**Consegna a**
Rispondi in base al testo sul G20 di San Pietroburgo:
(i) Chi ha parlato di "delusione" per le divisioni sul dossier siriano?
(ii) Quale istituzione preme per mantenere le briglie sciolte?
(iii) Da quanti anni la deflazione affligge il Giappone?

**Testo di studio**
════

Ci si cruccia per il nulla di fatto riguardo la Siria, e si festeggia invece per i risultati economici. O, quantomeno, questa è l’atmosfera tra i delegati italiani. Ma i grandi accordi del G20 di San Pietroburgo sembrano piuttosto trattative rinviate, se non disaccordi mascherati. C’è l’impegno a razionalizzare le discipline fiscali nazionali (ancora una volta) e la spaccatura sulle politiche monetarie da perseguire. Tra Stati, emergenti ed avanzati, così come tra istituzioni internazionali, con l’Ocse che preme per mantenere le briglie sciolte, e il Fmi di Christine Lagarde che chiede un’exit strategy chiara.

“Risultati utili soprattutto dal punto di vista economico e finanziario” ma “delusione” per le divisioni sul dossier siriano tra i leader del G20, ha detto il presidente del Consiglio, Enrico Letta. Entusiasmo giustificato?

L'”accordo” sull’evasione fiscale internazionale

Uno dei temi al centro del dibattito ha riguardato l’evasione delle grandi multinazionali. “L’evasione e l’elusione fiscale ‘cross-border’ minacciano la fiducia dei cittadini nella correttezza del nostro sistema. Oggi sottoscriviamo piani per affrontare questi problemi e ci impegnamo a compiere passi per cambiare le nostre regole per affrontare l’elusione, le pratiche dannose e i piani fiscali aggressivi”, si legge nel comunicato finale. Piani e impegni da affrontare più in là, insomma. Il flusso di capitali che arriva anche per via dell’elusione internazionale non fa mai male, sotto sotto, quando a scarseggiare sono le entrate fiscali nazionali, decapitate dalla crisi.

L’exit strategy delle banche centrali

I Paesi del G20 hanno poi concordato l’inevitabilità di una normalizzazione delle politiche monetarie delle banche centrali, mentre le economie escono dalla prolungata fase di crisi, ma hanno anche stabilito che queste manovre devono essere “attentamente calibrate e comunicate chiaramente”. Peccato che la Fed si prepari ad una stretta monetaria, la Bce si impegna a tenere tassi accomodanti, se non a ridurli ancora (a parole), e la Bank of Japan prosegua con la sua linea kamikaze (nei confronti del debito), ma che sembra l’unica via d’uscita dalla deflazione che affligge il Paese da quindici anni a questa parte. Chiamiamola normalizzazione e buona comunicazione poi, se si vuole.

════

**Estratti di dati**

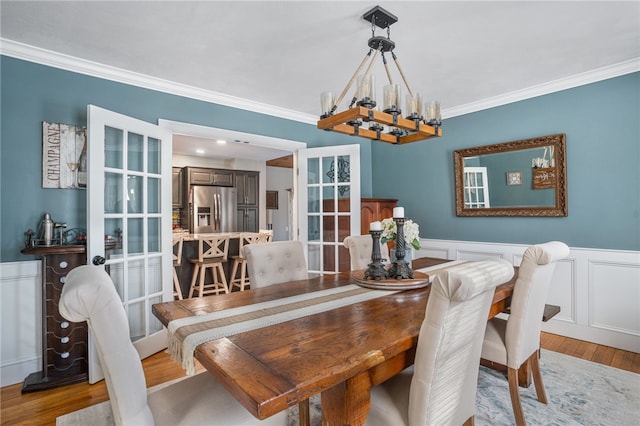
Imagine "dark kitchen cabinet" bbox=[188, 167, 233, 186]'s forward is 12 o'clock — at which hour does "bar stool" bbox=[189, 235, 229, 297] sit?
The bar stool is roughly at 12 o'clock from the dark kitchen cabinet.

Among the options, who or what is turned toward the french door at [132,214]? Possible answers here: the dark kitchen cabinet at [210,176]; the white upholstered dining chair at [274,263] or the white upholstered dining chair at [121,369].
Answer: the dark kitchen cabinet

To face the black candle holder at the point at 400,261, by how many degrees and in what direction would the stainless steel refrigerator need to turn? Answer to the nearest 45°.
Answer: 0° — it already faces it

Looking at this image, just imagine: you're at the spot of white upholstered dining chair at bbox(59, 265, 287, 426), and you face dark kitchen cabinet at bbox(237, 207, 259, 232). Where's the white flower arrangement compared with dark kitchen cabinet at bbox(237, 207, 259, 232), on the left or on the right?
right

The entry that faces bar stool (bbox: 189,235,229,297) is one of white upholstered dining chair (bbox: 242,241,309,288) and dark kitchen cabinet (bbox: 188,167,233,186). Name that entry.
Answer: the dark kitchen cabinet

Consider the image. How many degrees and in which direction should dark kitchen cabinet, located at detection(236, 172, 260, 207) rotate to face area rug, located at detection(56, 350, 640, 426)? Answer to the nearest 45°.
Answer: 0° — it already faces it

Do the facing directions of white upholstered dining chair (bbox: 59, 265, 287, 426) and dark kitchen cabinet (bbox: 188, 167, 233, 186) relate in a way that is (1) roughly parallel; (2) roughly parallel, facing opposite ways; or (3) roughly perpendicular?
roughly perpendicular

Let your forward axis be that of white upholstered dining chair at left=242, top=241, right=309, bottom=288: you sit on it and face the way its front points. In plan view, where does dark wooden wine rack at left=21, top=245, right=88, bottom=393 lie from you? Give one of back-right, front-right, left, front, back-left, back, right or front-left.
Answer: back-right

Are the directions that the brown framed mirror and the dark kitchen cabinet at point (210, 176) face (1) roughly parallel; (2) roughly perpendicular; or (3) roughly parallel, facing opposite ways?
roughly perpendicular

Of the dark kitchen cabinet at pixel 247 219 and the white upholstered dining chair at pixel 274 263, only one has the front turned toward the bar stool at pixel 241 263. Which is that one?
the dark kitchen cabinet

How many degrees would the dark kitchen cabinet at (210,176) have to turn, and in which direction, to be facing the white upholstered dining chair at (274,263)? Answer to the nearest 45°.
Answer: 0° — it already faces it

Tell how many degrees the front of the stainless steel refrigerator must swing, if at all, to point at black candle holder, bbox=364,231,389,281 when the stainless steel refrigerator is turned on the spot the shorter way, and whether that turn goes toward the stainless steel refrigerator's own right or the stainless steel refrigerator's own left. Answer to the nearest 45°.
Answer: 0° — it already faces it

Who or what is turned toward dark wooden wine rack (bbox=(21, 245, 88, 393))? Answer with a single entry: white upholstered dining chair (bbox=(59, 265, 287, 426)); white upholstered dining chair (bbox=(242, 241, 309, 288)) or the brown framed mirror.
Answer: the brown framed mirror

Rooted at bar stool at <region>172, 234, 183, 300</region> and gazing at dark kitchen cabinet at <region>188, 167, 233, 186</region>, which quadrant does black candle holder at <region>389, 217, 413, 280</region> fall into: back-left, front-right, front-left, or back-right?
back-right
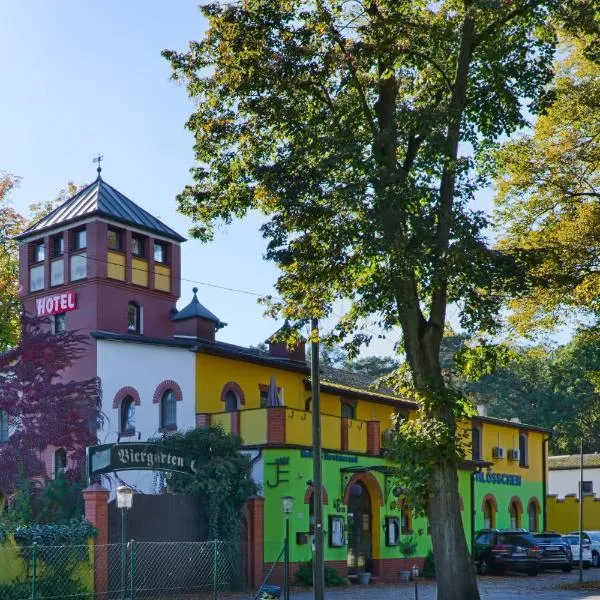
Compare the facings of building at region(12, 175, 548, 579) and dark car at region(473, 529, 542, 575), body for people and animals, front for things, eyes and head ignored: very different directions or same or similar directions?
very different directions

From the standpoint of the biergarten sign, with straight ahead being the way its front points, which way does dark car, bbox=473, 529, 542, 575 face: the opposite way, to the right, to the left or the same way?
the opposite way

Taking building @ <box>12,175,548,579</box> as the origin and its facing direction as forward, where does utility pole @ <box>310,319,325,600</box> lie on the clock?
The utility pole is roughly at 1 o'clock from the building.

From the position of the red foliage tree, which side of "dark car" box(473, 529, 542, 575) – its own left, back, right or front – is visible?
left

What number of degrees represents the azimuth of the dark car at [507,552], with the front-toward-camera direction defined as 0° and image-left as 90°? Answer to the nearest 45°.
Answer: approximately 135°

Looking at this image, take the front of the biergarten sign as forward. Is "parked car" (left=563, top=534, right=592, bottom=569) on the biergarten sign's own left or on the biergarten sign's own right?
on the biergarten sign's own left

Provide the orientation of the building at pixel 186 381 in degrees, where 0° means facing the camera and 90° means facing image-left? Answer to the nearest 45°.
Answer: approximately 315°

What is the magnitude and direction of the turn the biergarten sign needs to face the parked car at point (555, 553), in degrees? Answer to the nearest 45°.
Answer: approximately 90° to its left

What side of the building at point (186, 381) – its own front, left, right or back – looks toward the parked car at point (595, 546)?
left

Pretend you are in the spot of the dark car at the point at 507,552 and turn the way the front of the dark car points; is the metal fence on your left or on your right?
on your left

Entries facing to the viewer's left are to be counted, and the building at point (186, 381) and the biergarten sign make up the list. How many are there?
0

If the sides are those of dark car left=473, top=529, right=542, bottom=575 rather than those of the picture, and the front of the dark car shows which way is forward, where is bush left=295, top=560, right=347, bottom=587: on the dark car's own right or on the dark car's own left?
on the dark car's own left
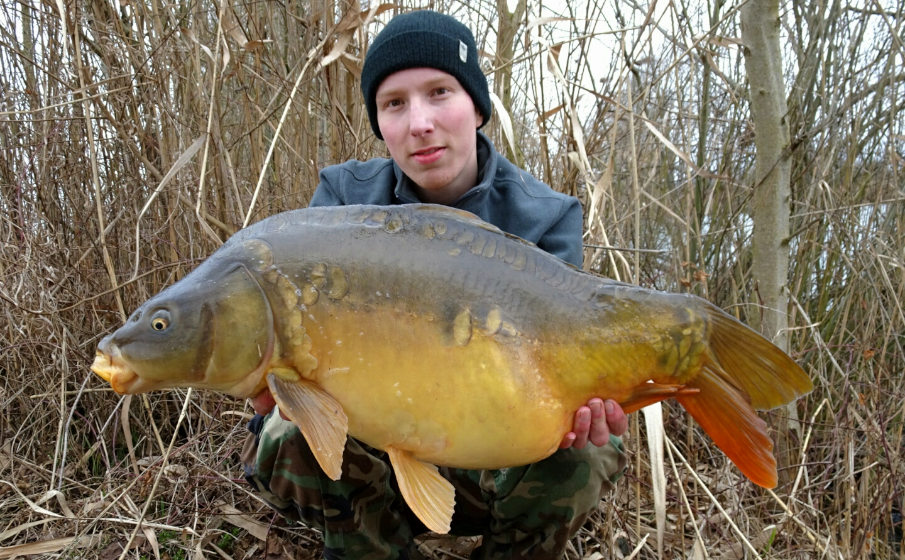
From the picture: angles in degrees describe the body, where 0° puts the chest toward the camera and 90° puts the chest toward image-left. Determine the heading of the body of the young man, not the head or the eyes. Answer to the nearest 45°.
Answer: approximately 0°

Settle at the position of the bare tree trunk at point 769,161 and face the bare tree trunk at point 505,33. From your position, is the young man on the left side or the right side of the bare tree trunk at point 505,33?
left

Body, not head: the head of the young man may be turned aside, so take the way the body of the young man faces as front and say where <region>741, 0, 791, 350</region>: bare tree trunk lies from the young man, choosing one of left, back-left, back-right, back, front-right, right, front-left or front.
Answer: back-left

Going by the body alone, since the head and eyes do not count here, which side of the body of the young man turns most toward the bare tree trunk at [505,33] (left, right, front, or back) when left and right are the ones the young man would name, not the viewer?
back
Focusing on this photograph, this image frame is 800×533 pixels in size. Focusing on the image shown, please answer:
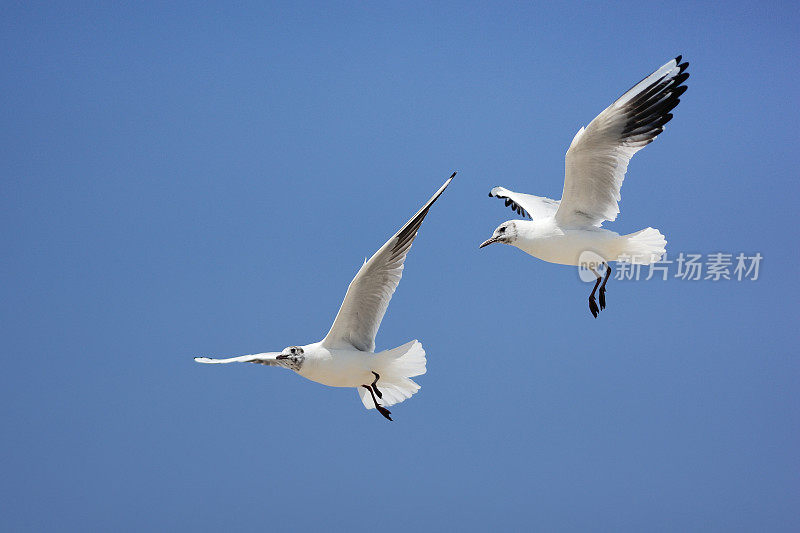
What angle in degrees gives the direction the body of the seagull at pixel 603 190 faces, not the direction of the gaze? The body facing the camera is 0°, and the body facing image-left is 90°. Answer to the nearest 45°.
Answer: approximately 90°
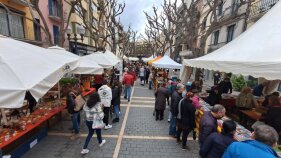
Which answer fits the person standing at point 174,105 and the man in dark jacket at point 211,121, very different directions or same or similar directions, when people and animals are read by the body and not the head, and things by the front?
same or similar directions

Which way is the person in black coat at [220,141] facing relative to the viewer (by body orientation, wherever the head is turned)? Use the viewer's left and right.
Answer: facing away from the viewer and to the right of the viewer

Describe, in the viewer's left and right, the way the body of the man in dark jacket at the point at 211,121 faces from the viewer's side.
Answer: facing to the right of the viewer

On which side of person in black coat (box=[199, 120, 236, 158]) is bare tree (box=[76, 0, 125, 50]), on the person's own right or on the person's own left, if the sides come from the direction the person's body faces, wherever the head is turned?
on the person's own left

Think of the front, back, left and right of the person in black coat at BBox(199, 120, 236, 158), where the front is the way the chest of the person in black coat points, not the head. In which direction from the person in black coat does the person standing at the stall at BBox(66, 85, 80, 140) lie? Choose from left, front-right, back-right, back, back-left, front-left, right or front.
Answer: back-left

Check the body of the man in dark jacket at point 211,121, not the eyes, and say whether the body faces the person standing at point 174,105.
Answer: no

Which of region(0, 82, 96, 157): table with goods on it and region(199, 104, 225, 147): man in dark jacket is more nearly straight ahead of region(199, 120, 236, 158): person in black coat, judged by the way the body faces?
the man in dark jacket

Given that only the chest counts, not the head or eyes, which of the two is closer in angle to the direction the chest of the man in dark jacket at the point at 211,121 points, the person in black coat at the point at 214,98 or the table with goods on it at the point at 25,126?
the person in black coat

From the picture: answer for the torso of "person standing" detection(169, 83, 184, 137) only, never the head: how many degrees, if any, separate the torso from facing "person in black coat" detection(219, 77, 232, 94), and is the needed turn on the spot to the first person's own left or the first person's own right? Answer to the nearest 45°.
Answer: approximately 45° to the first person's own left

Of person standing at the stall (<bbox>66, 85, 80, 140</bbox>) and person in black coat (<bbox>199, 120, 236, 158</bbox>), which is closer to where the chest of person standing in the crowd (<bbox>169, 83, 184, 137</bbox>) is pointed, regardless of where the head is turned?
the person in black coat

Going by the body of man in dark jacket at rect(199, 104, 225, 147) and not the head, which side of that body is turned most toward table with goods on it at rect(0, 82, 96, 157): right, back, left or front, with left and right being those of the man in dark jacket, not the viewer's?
back
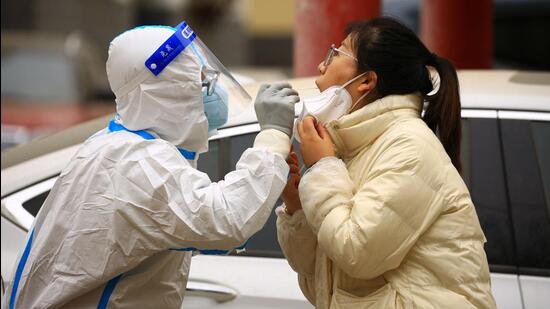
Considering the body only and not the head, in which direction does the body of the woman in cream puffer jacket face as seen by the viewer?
to the viewer's left

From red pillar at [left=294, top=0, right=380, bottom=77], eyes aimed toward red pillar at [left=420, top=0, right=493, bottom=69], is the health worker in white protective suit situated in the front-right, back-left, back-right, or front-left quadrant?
back-right

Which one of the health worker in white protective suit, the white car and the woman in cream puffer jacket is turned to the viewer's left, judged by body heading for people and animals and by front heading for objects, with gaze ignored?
the woman in cream puffer jacket

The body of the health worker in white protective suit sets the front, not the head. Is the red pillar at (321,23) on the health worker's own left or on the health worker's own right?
on the health worker's own left

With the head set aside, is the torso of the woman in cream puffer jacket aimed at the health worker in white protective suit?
yes

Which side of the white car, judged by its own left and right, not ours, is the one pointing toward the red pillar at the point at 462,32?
left

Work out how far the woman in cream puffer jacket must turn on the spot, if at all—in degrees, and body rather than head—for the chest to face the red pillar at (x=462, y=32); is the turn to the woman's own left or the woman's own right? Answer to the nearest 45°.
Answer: approximately 90° to the woman's own right

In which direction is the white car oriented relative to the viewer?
to the viewer's right

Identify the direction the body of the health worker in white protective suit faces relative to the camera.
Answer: to the viewer's right

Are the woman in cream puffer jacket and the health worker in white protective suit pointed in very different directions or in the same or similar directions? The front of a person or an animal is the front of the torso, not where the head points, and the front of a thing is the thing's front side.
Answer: very different directions

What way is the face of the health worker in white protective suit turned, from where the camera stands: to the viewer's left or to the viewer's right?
to the viewer's right

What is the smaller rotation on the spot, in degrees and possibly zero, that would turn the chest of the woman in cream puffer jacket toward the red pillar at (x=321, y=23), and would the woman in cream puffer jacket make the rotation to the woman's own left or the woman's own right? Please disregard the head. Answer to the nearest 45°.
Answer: approximately 90° to the woman's own right
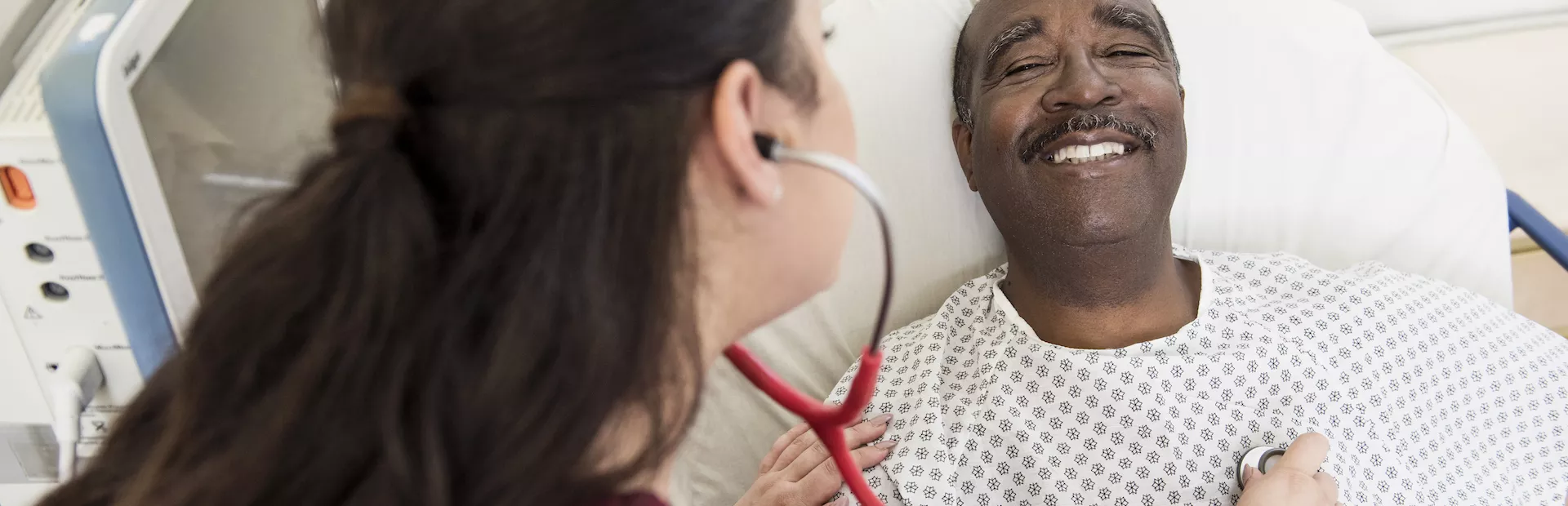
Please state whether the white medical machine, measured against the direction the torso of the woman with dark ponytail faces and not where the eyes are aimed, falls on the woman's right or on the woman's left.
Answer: on the woman's left

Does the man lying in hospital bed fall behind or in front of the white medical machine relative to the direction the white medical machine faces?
in front

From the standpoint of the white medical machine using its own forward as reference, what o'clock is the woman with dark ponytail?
The woman with dark ponytail is roughly at 1 o'clock from the white medical machine.

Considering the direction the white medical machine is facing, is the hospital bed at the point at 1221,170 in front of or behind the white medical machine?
in front

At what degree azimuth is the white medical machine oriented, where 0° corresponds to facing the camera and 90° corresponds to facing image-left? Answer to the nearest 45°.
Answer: approximately 315°

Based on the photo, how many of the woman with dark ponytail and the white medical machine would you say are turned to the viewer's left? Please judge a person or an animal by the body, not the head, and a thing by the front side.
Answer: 0

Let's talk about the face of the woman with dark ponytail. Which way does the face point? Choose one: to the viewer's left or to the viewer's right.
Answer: to the viewer's right

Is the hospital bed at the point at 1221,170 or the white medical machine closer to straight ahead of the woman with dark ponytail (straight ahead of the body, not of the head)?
the hospital bed

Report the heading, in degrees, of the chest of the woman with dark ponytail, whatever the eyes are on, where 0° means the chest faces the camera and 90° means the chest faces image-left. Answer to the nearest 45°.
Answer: approximately 225°
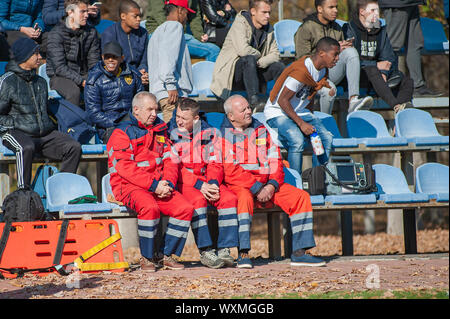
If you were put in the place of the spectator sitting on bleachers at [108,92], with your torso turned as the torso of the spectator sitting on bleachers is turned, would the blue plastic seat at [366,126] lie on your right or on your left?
on your left

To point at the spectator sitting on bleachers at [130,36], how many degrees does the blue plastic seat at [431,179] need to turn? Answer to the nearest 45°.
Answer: approximately 135° to its right

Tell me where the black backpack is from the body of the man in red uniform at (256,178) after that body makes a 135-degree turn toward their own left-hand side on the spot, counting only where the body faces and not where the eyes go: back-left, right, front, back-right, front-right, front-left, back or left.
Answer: left

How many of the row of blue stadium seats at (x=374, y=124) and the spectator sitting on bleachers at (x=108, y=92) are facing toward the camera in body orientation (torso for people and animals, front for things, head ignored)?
2

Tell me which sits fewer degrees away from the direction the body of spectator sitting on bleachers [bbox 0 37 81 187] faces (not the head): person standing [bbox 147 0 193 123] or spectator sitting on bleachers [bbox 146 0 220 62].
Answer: the person standing

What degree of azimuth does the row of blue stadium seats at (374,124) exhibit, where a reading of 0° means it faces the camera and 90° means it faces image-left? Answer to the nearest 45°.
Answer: approximately 0°

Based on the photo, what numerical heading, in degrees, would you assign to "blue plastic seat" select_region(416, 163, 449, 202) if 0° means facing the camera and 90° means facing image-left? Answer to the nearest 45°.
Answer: approximately 315°

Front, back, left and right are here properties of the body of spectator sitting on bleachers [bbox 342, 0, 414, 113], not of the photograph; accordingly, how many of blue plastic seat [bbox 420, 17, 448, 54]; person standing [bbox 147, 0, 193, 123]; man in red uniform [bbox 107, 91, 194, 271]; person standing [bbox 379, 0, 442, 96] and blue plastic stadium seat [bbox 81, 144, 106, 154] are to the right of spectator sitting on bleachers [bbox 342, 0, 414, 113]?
3

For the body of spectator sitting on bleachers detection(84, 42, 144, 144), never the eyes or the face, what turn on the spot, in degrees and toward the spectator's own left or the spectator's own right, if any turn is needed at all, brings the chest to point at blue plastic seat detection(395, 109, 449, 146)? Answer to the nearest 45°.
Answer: approximately 90° to the spectator's own left

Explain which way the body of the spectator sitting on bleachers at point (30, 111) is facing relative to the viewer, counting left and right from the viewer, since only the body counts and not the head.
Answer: facing the viewer and to the right of the viewer

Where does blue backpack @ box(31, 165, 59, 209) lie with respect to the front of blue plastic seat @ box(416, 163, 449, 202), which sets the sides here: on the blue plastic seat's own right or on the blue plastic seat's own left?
on the blue plastic seat's own right

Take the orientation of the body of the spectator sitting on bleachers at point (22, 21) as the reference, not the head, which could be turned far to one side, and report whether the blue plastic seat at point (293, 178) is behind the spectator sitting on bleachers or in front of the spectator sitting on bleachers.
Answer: in front
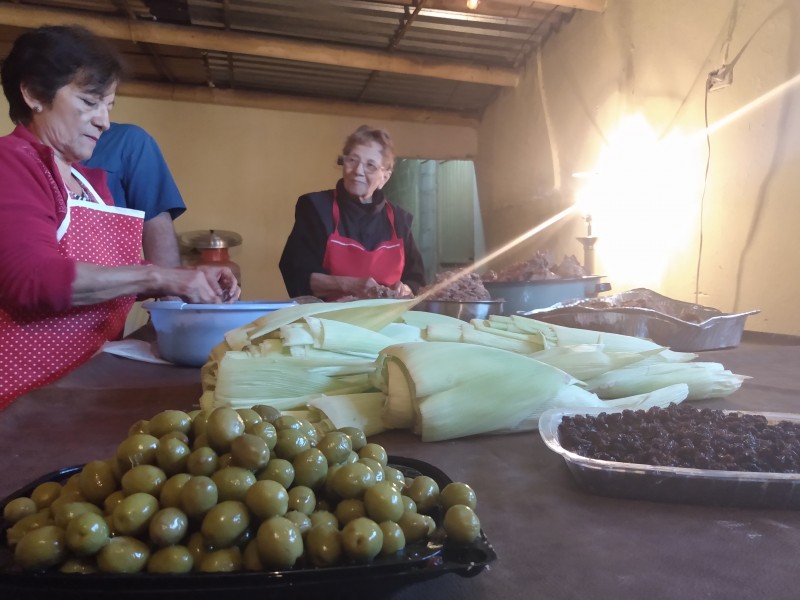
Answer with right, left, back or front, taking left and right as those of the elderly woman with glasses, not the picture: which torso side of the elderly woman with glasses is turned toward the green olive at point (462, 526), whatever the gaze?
front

════

**Consegna b**
Modifica i record dall'inizio fino alla riga che contiene "The bar stool is", compresa: sostituisci "forward" con "front" e lascia tutto il resto invariato. Riporta solo queste righe, senza le immagini.

**Soluzione a**
(i) Il presidente del Consiglio, Enrico Letta.
(ii) L'Ocse.
(iii) Da quindici anni.

**Soluzione b**
Imagine "dark kitchen cabinet" bbox=[188, 167, 233, 186]'s front is 12 o'clock — at which hour does "bar stool" bbox=[189, 235, 229, 297] sit?
The bar stool is roughly at 12 o'clock from the dark kitchen cabinet.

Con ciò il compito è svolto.